Mothers with dark faces heed their sons’ cries,
their daughters’ anguish; mothers with blue eyes
or black, mothers with Arab hearts or Israeli, inner-city moms
or moms in mini-vans, farm wives and nuns, scholars
and poets, Asian or Mexican, white-skinned or brown,
young or old. Can they re-tether the war-weary
world to their ruptured umbilical cords? Mend every tattered soul?
Can peace prevail if fathers fail
to join their holy efforts? Or must mothers shoulder
the grief alone, bearing the world’s sorrows,
as they bear the pains of labor,
giving birth to justice that hungers for compassion,
transformation that conjures a different kind of world?
“Mothers Will Make Peace” was originally published on newversenews.com, Sunday, April 30, 2006
Read Meet Mago Contributor, Mary Saracino, and her other posts.

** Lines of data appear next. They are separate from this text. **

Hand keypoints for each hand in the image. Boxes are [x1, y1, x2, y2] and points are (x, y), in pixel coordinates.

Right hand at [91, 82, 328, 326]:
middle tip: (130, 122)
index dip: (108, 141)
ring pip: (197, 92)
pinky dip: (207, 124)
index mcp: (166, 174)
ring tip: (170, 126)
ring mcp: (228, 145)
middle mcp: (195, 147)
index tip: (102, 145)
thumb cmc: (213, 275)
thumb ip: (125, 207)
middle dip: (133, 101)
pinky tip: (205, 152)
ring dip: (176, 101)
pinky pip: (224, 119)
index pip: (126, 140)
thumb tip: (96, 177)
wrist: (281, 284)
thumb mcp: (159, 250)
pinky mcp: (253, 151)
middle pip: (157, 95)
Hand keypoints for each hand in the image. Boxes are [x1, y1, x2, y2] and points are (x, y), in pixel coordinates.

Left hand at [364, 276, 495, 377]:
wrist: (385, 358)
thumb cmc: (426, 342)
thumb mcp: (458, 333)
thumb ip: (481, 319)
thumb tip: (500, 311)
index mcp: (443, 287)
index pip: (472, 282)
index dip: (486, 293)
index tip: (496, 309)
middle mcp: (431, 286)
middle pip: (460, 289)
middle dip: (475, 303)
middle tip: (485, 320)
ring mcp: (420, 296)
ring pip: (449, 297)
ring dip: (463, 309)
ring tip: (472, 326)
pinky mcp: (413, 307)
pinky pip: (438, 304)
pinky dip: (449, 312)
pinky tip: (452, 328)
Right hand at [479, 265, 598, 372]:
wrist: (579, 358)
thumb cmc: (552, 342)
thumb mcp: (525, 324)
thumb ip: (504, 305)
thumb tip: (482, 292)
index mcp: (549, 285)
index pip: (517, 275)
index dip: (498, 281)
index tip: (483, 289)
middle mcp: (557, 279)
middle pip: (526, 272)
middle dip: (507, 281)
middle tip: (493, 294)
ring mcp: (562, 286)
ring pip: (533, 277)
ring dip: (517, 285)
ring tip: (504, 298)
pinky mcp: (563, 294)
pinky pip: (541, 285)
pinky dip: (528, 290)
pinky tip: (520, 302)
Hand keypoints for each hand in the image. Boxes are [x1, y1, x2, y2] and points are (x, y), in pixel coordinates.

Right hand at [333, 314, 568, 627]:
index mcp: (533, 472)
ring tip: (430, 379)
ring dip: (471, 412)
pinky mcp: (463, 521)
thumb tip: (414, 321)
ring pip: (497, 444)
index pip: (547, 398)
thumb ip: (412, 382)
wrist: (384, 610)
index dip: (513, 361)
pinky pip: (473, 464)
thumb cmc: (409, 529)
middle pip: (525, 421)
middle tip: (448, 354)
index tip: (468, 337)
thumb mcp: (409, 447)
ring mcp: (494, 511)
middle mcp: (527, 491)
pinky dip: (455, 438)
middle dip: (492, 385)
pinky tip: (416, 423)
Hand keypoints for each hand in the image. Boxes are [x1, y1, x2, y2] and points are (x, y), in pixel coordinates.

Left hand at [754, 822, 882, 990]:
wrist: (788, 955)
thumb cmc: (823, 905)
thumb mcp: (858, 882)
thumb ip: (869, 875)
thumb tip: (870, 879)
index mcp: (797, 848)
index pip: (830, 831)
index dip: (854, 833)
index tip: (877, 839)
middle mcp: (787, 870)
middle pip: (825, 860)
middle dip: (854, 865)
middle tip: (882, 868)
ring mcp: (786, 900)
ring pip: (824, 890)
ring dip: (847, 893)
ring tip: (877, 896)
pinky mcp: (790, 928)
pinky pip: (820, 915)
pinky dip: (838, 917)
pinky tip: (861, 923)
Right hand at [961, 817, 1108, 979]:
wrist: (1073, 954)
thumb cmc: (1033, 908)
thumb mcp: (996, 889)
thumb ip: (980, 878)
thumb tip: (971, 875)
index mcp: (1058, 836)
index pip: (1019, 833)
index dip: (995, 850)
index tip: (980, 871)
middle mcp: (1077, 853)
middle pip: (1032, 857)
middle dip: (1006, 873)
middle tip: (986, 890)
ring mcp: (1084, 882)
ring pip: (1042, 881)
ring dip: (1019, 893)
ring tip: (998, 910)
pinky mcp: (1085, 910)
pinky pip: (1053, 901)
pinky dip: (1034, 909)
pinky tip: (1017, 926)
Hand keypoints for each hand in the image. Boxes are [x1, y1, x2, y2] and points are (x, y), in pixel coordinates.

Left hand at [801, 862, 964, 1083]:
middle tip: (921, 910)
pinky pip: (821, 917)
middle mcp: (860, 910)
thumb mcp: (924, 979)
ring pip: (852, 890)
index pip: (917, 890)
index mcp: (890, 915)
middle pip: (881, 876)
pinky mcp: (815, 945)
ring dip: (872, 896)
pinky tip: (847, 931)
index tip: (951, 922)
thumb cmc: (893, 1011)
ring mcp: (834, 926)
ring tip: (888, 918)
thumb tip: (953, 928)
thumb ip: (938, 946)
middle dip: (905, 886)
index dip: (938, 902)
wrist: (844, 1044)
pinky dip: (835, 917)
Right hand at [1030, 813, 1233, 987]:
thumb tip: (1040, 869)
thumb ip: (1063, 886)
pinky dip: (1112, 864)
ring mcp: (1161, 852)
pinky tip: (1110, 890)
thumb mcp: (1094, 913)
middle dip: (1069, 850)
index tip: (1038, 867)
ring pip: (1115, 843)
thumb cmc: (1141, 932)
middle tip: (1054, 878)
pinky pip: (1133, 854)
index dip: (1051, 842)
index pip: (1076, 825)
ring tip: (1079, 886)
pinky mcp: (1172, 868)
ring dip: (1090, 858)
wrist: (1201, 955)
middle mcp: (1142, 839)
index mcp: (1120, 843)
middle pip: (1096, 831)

It was good to read this wonderful poem Mary. After this latest mass shooting I found myself falling into despair – what will it take to stop these atrocities? Mothers are perhaps are only hope because mothers carry the fury of the disenfranchised while giving birth to to children and to themselves –
The question this magnificent poem asks needs to be asked every day – because the query is the “root” that must be given priority if we are to survive the holocaust the Earth is living through at this moment in time.
How wonderful the synergy of this powerful poem from Co-editor Mary Saracino published the same day as our Editor Rosemary Mattingley have a speech in India at a conference on world peace.
I LOVE THIS SO MUCH!! It reminds me of a new book I recently read: Pure Vision, The Magdalene Revelation by Perri Birney. I think anyone reading this blog would really enjoy it.
This poem is both timely and timeless, would B great if someday it could B historically relevant to a peaceful world!
must mothers shoulder
the grief alone —
Mary, this is the central question. Such a timely post.